> What is being asked: Leave out the pictures, then output the lines of the records below from the first through the one containing "обществе, культуре, искусстве, политике.".
---------- Input material ----------
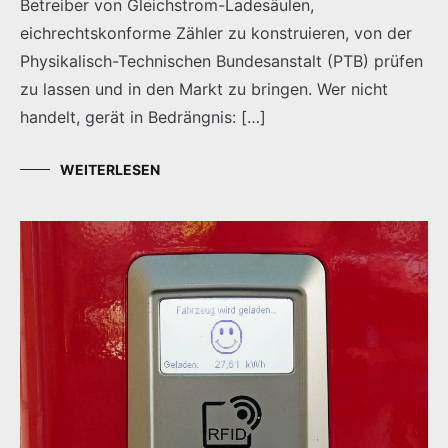
Betreiber von Gleichstrom-Ladesäulen,
eichrechtskonforme Zähler zu konstruieren, von der
Physikalisch-Technischen Bundesanstalt (PTB) prüfen
zu lassen und in den Markt zu bringen. Wer nicht
handelt, gerät in Bedrängnis: […]
WEITERLESEN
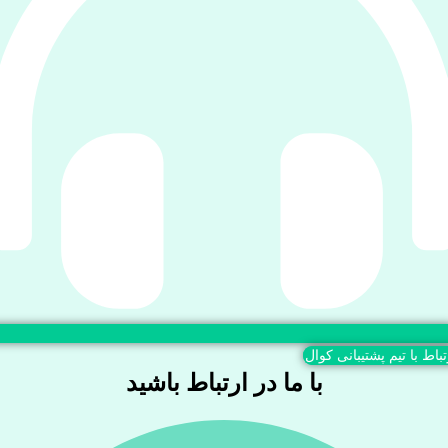
تباط با تیم پشتیبانی کوال
با ما در ارتباط باشید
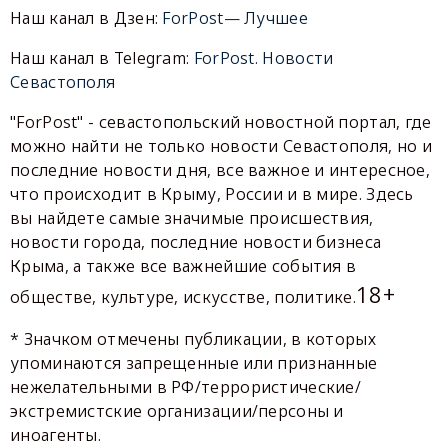
Наш канал в Дзен:
ForPost— Лучшее
Наш канал в Telegram:
ForPost. Новости
Севастополя
"ForPost" - севастопольский новостной портал, где
можно найти не только новости Севастополя, но и
последние новости дня, все важное и интересное,
что происходит в Крыму, России и в мире. Здесь
вы найдете самые значимые происшествия,
новости города, последние новости бизнеса
Крыма, а также все важнейшие события в
18+
обществе, культуре, искусстве, политике.
* Значком отмечены публикации, в которых
упоминаются запрещенные или признанные
нежелательными в РФ/террористические/
экстремистские организации/персоны и
иноагенты.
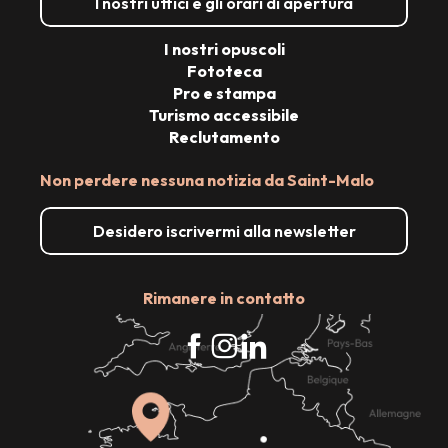
I nostri uffici e gli orari di apertura
I nostri opuscoli
Fototeca
Pro e stampa
Turismo accessibile
Reclutamento
Non perdere nessuna notizia da Saint-Malo
Desidero iscrivermi alla newsletter
Rimanere in contatto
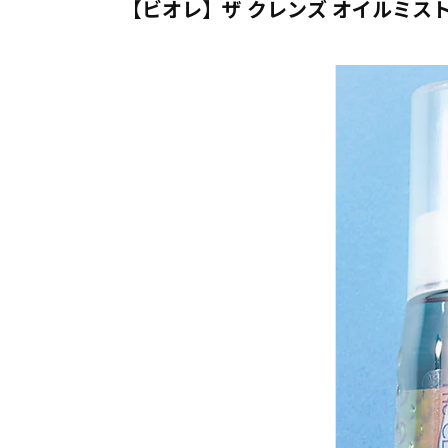
【ビオレ】ザ クレンズ オイルミス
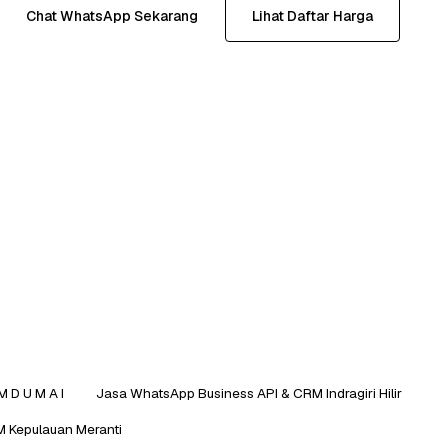
Chat WhatsApp Sekarang
Lihat Daftar Harga
 D U M A I
Jasa WhatsApp Business API & CRM Indragiri Hilir
 Kepulauan Meranti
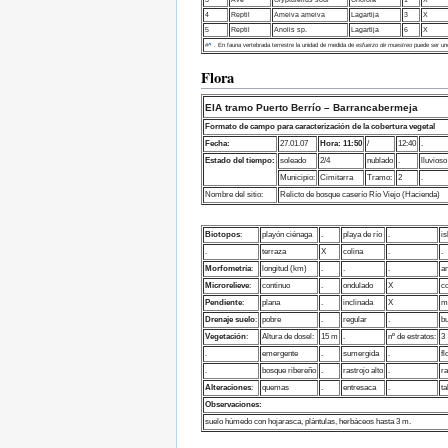
4
Reptil
Ameiva ameiva
Lagartija
3
X
5
Reptil
Anolis sp.
Lagartija
6
X
#
^
. En fauna vertebrada terrestre la unidad de medida de
esfuerzo de muestreo
puede ser uno
Flora
EIA tramo Puerto Berrío – Barrancabermeja
Formato de campo para caracterización de la cobertura vegetal
Fecha:
27.01.07
Hora: 11:50
/
12:40
.
Estado del tiempo:
soleado
2/4
nublado
.
lluvioso
Municipio:
Cimitarra
Tramo:
2
.
Nombre del sitio:
Relicto de bosque caserío Río Viejo (Hacienda)
Biotopos
:
playón ciénaga
.
playa de río
.
is
.
terraza
X
colina
.
.
Morfometría
:
longitud (km)
.
.
.
a
Microrelieve
:
continuo
.
ondulado
X
co
Pendiente
:
plana
.
inclinada
X
m
Drenaje suelo
:
pobre
.
regular
.
b
Vegetación
:
Altura de dosel:
15 m
.
nº de estratos:
3
.
emergente
.
sumergida
.
fl
.
bosque ribereño
.
rastrojo alto
.
ra
Alteraciones
:
quemas
.
entresaca
.
ta
Observaciones:
suelo húmedo con hojarasca, plántulas, herbáceos hasta 3 m.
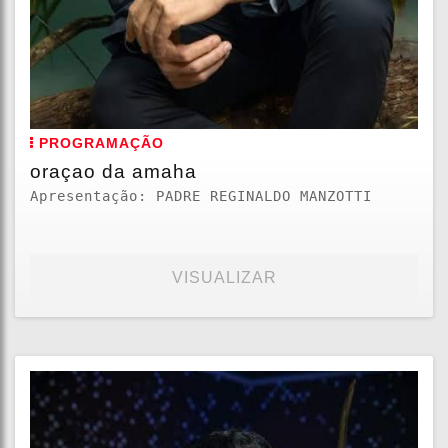
PROGRAMAÇÃO
oraçao da amaha
Apresentação: PADRE REGINALDO MANZOTTI
VISUALIZAR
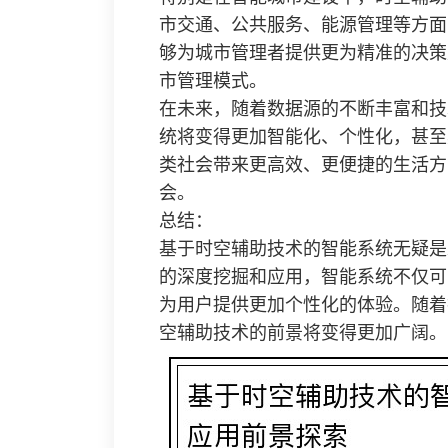
市交通、公共服务、能源管理等方面
够为城市管理者提供更为精准的决策
市管理模式。
在未来，随着数据源的不断丰富和技
统将变得更加智能化、个性化，甚至
类社会带来更高效、更便捷的生活方
会。
总结：
基于时空辅助技术的智能系统无疑是
的深度挖掘和应用，智能系统不仅可
为用户提供更加个性化的体验。随着
空辅助技术的前景将变得更加广阔。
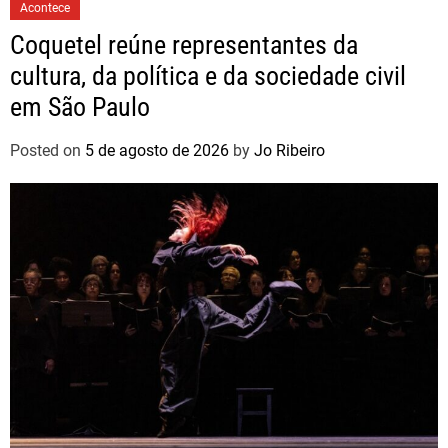
Acontece
Coquetel reúne representantes da
cultura, da política e da sociedade civil
em São Paulo
Posted on
5 de agosto de 2026
by
Jo Ribeiro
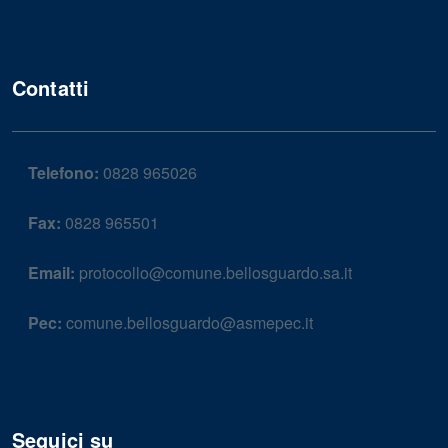
Contatti
Telefono:
0828 965026
Fax:
0828 965501
Email:
protocollo@comune.bellosguardo.sa.it
Pec:
comune.bellosguardo@asmepec.it
Seguici su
----------
> Output for this exercise:
Betreiber von Gleichstrom-Ladesäulen,
eichrechtskonforme Zähler zu konstruieren, von der
Physikalisch-Technischen Bundesanstalt (PTB) prüfen
zu lassen und in den Markt zu bringen. Wer nicht
handelt, gerät in Bedrängnis: […]
WEITERLESEN
تباط با تیم پشتیبانی کوال
با ما در ارتباط باشید
Наш канал в Дзен:
ForPost— Лучшее
Наш канал в Telegram:
ForPost. Новости
Севастополя
"ForPost" - севастопольский новостной портал, где
можно найти не только новости Севастополя, но и
последние новости дня, все важное и интересное,
что происходит в Крыму, России и в мире. Здесь
вы найдете самые значимые происшествия,
новости города, последние новости бизнеса
Крыма, а также все важнейшие события в
18+
обществе, культуре, искусстве, политике.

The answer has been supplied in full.